Logo Questions Linux Laravel Mysql Ubuntu Git Menu
 

Best practice for protobuf-net, versioning and surrogate types

I'm trying to determine how to address this use case using protobuf-net (Marc Gravell's implementation).

  • We have class A, which is considered version 1
  • An instance of class A has been serialized to disk
  • We now have class B, which is considered version 2 of class A (there were so many things wrong with class A, we had to create class B for the next version).

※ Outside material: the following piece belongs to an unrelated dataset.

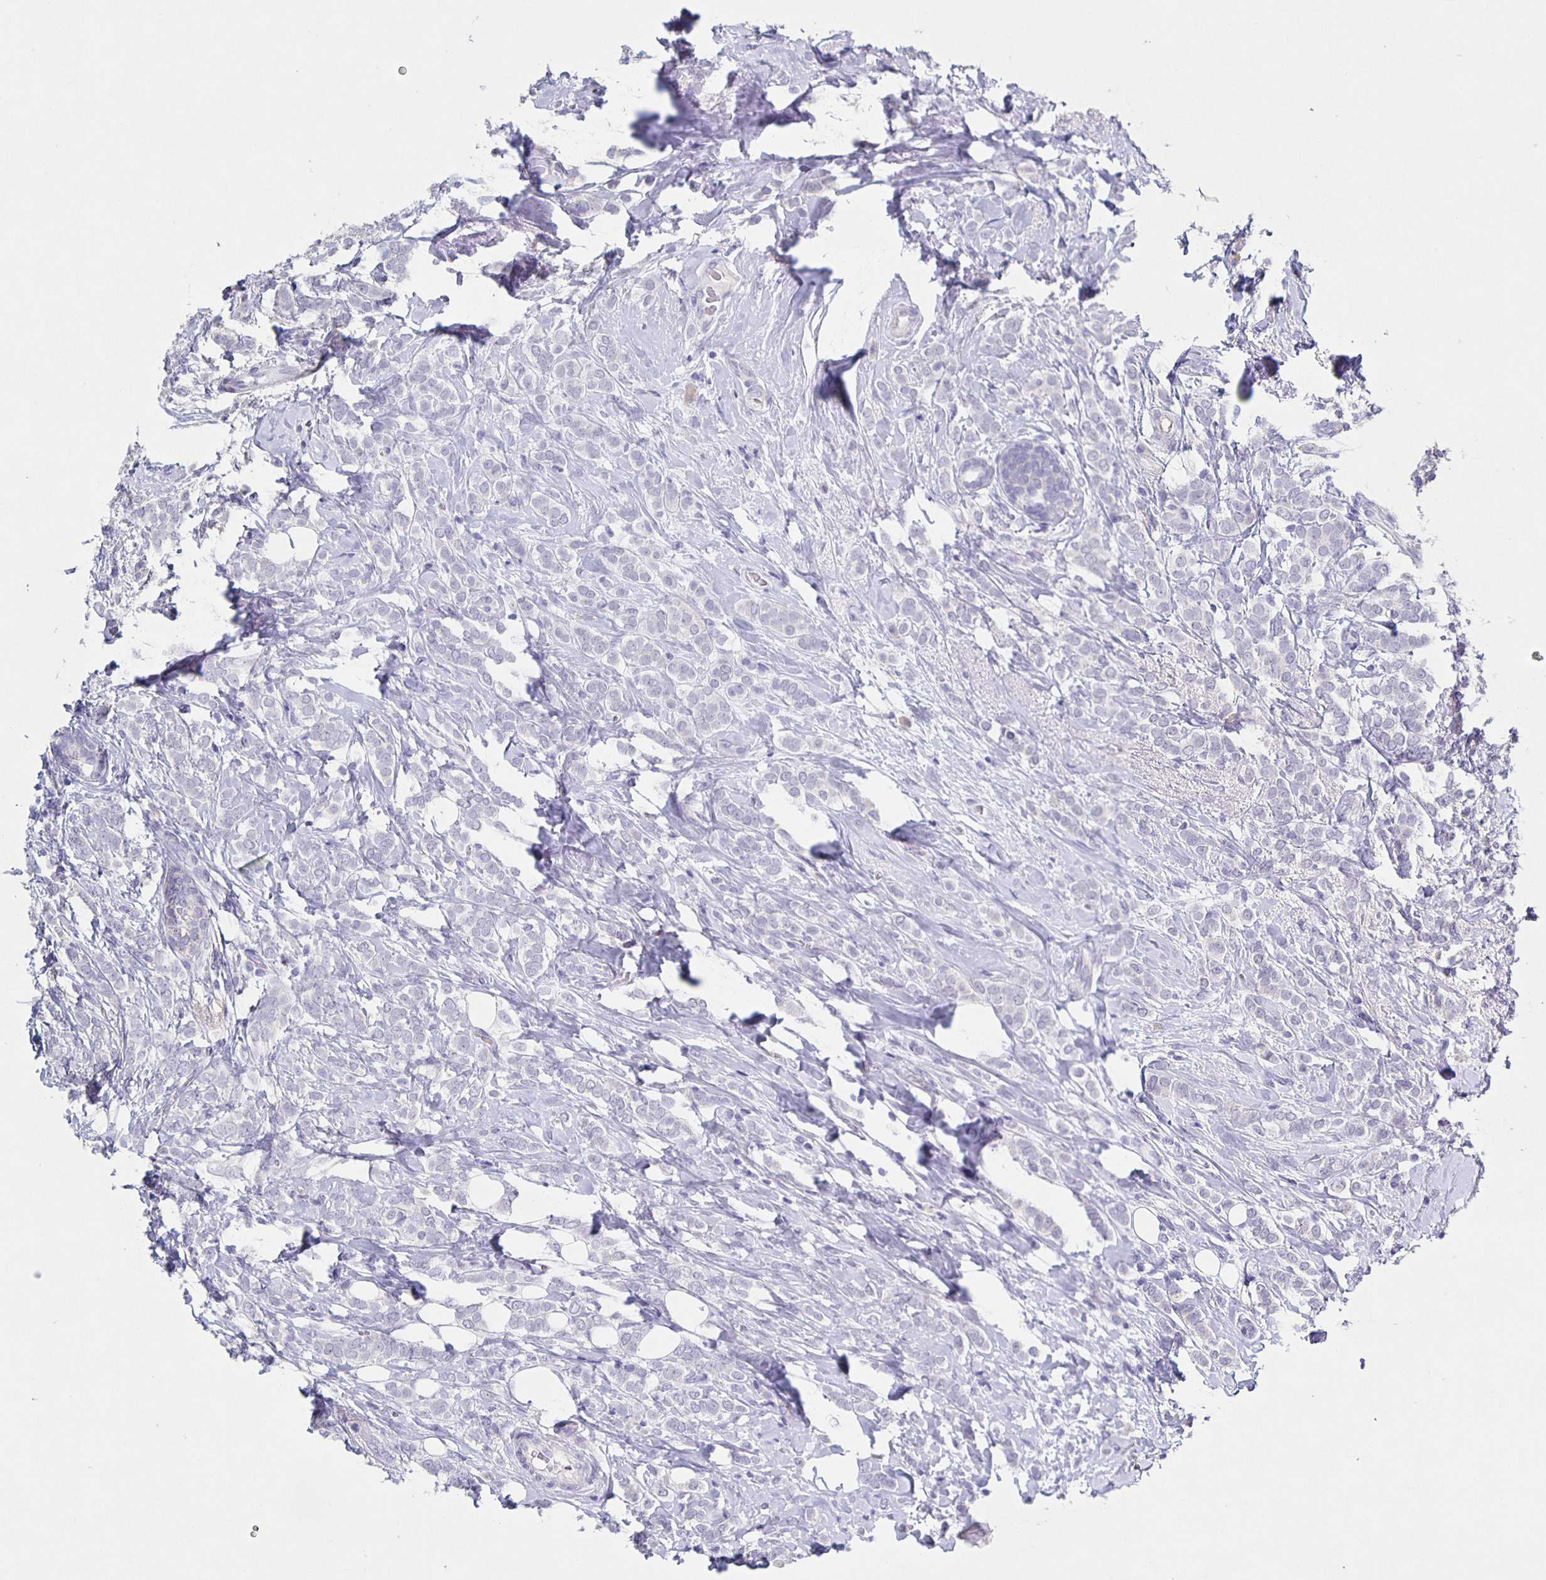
{"staining": {"intensity": "negative", "quantity": "none", "location": "none"}, "tissue": "breast cancer", "cell_type": "Tumor cells", "image_type": "cancer", "snomed": [{"axis": "morphology", "description": "Lobular carcinoma"}, {"axis": "topography", "description": "Breast"}], "caption": "Breast cancer stained for a protein using IHC reveals no expression tumor cells.", "gene": "CARNS1", "patient": {"sex": "female", "age": 49}}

Class A still exists in code, but only for legacy purposes.
  • I want to deserialize the version:1 data (stored to disk) as a class B instance, and use a logic routine to translate the data from the previous class A instance to a new instance of class B.
  • The instance of class B will be serialized to disk during operation.
  • The application should expect to deserialize instances of both class A and B.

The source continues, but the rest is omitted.